Der Rest nun ist dreitausendjahre alte Geschichte, und sie steht in den Lehrbüchern. Noch bis in das dritte Jahrhundert meiner Amtszeit gab es Rebellen, unbesonnene Aufständische, die was von 'Recht auf eigene Meinung' faselten - doch nun, nun endlich ist das Ziel erreicht; die Noyeraka-Truppen wurden vernichtend geschlagen. Frieden, Einigkeit, Vernunft und Die Einzig Richtige Meinung regieren nun die gesamte Galaxie. Unter meiner Hand!"

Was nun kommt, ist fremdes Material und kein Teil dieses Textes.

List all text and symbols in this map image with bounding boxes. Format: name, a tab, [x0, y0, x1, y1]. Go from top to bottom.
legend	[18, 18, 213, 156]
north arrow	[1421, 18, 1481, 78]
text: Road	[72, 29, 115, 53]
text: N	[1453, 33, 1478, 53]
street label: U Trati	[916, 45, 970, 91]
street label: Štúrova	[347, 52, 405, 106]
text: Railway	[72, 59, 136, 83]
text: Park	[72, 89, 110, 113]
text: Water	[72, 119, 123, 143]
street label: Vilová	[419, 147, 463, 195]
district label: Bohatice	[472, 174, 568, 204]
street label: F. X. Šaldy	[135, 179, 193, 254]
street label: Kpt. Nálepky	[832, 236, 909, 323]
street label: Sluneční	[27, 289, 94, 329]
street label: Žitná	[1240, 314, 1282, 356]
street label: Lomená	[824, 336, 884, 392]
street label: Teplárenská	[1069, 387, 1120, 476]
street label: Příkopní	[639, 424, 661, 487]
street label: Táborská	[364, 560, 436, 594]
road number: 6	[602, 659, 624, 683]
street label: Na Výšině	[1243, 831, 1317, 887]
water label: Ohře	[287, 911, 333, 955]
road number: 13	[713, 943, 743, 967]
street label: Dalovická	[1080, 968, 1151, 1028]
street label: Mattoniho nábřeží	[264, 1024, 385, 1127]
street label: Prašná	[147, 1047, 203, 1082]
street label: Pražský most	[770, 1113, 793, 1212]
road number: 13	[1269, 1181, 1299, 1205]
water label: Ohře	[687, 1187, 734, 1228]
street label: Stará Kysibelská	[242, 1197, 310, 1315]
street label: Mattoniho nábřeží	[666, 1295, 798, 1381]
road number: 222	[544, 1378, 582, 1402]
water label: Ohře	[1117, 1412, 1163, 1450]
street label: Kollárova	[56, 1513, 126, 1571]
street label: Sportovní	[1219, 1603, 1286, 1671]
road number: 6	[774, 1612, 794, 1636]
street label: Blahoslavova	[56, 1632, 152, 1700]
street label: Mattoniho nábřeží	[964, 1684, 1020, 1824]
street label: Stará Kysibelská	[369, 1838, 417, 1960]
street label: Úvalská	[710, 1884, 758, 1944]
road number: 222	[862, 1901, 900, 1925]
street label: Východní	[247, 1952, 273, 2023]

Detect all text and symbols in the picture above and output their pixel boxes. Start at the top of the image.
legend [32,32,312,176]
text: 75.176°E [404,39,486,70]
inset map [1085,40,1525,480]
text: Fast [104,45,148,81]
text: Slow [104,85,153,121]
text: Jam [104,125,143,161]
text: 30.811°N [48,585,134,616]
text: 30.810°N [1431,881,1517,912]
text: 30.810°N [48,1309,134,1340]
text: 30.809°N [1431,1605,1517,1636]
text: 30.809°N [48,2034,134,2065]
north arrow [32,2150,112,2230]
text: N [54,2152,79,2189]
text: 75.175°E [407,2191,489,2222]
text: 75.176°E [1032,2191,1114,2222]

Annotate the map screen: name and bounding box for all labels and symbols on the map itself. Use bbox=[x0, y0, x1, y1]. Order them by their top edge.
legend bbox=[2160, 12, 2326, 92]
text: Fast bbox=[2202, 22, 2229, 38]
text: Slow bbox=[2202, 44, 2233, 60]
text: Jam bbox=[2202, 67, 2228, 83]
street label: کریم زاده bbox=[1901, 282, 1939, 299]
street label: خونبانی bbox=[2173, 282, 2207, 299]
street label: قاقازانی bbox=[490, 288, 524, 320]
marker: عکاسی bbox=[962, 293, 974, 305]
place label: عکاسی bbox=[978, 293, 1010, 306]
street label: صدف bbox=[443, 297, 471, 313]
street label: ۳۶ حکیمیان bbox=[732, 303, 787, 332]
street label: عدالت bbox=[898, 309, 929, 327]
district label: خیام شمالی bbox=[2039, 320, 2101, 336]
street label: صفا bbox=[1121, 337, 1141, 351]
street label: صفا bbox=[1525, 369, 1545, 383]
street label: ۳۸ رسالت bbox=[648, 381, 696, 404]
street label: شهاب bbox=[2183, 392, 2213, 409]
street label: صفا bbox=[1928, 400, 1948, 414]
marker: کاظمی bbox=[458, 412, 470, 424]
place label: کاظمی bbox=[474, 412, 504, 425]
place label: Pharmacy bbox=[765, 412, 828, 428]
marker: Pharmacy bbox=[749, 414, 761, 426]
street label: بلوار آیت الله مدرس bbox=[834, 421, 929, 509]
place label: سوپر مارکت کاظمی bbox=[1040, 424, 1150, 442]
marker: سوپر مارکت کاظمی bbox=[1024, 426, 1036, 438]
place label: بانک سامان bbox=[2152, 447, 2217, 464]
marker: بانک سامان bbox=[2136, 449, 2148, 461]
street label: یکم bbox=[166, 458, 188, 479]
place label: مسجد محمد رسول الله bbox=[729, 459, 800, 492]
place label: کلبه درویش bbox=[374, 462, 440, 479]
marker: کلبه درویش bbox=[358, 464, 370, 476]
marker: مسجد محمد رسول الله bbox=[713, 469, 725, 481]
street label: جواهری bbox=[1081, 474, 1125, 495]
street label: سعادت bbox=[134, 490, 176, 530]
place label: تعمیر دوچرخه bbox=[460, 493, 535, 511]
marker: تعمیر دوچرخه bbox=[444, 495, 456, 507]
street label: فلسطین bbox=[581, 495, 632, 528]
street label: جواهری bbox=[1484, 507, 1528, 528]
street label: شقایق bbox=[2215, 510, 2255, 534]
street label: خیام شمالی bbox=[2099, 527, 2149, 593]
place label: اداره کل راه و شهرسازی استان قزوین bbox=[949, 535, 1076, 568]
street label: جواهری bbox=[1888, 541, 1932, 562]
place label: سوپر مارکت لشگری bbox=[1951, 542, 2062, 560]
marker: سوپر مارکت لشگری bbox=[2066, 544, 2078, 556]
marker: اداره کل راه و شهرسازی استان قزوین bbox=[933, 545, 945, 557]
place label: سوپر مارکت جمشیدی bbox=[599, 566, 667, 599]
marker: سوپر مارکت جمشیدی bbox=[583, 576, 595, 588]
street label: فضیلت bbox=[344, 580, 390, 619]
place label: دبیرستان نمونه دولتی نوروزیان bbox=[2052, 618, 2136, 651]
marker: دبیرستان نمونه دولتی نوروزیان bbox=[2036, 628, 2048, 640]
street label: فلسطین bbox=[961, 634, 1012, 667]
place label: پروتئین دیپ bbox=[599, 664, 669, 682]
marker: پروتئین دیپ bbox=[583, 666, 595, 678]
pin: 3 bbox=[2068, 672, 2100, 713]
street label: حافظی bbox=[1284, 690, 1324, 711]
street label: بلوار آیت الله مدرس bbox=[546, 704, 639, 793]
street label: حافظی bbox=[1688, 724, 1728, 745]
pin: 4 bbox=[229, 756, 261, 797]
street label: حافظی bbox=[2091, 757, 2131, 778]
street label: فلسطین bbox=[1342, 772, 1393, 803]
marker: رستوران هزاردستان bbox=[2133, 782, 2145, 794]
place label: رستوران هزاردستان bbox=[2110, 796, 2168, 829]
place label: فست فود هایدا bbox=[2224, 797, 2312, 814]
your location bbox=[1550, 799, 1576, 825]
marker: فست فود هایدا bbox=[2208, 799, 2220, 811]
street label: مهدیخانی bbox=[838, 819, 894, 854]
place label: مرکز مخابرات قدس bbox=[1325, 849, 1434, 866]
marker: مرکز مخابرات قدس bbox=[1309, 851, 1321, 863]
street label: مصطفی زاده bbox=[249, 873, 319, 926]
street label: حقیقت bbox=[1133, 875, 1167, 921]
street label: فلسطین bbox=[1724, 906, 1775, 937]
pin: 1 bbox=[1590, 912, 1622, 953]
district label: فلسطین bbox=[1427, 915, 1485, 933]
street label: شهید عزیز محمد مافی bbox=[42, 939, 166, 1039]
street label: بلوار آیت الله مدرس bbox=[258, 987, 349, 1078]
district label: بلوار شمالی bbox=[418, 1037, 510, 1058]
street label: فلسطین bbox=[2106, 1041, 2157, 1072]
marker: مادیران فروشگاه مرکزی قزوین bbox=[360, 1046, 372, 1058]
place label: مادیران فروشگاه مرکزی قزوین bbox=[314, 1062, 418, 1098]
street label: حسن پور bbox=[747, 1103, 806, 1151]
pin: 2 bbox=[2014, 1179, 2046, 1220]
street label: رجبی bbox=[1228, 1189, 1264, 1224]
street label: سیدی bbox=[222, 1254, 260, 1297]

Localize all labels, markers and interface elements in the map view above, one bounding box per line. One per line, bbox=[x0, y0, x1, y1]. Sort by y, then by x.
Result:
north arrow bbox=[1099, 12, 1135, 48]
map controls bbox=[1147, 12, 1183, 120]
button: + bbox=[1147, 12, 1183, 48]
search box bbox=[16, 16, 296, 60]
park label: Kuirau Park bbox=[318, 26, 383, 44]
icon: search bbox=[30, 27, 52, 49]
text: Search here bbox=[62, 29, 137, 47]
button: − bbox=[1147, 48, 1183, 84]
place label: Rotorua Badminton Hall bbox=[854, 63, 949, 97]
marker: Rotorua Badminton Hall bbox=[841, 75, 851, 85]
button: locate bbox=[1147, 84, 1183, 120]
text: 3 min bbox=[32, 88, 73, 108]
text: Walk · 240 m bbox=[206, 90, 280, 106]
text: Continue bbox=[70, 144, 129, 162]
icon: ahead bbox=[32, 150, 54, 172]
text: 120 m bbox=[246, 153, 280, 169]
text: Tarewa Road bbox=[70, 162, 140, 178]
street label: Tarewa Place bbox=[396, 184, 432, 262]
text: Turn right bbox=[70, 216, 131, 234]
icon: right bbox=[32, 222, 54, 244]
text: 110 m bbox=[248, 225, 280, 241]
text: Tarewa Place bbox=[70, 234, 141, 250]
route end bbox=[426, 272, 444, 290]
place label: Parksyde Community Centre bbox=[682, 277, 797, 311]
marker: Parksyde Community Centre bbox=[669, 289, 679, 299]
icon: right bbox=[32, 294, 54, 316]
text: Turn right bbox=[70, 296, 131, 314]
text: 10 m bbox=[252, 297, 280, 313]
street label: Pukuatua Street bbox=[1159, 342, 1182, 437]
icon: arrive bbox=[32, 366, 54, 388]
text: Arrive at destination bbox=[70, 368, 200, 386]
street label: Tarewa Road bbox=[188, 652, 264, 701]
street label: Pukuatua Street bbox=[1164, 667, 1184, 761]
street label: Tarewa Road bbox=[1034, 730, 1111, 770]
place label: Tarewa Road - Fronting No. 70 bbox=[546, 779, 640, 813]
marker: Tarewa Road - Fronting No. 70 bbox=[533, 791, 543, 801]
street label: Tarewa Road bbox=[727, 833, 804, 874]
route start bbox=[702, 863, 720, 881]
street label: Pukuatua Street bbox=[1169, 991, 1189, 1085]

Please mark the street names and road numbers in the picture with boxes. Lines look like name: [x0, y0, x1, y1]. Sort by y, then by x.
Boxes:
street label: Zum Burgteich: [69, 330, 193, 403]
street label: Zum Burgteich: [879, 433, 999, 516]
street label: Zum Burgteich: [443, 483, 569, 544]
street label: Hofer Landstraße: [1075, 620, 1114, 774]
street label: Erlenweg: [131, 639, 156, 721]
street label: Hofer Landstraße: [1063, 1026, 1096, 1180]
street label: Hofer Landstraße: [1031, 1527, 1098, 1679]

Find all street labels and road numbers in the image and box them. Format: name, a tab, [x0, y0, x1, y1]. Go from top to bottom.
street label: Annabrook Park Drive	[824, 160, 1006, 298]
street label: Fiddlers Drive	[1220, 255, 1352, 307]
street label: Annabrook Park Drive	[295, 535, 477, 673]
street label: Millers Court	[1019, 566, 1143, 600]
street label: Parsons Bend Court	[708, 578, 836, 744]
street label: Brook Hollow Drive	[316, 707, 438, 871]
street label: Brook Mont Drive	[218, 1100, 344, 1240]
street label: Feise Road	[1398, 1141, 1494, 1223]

Er schlug seine zur Faust geballte Rechte in die Handfläche seiner Linken - es mußte dem eifrigen Diener wie der Schlag eines Schmiedehammers auf den Amboss der Hölle vorkommen, denn er zuckte leicht zusammen. Und als oben am funkelnden Firmament der Andromeda-Nebel von den Sonnensegeln eines aus dem Llilli Interstellar Spaceports auslaufenden Forschungsschiffes voller mutiger, junger Kadetten überstrahlt wurde, griff er nach dem Wein, leerte den Becher und begab sich auf den Weg in seine Schlafgemächer.

"Ach, bitte hilf mir doch aus dem Gewand", sprach der Imperator sanft, und der Diener beeilte sich eifrig, dem Wunsch nachzukommen.

Der Pfleger zog "Imperator Ben" sanft vom vergitterten Fenster weg, nahm ihm den Bademantel ab, führte ihn zum Bett, schmiss den leeren Baldrianbecher weg, löschte das Licht und wünschte eine gute Nacht. Ein bisschen taten ihm die Patienten der halboffenen Station schon leid. Aber als er die Tür zum Zimmer 17564 der Alsterdorfer Anstalt hinter sich schloss, mußte er schon ein bisschen schmunzeln...
Mit Dank an Tetsche, Lucas und Williams für die Inspiration - und einem lieben Gruss an alle, ich geh jetzt pennen :-) Möge die Macht mit Euch sein.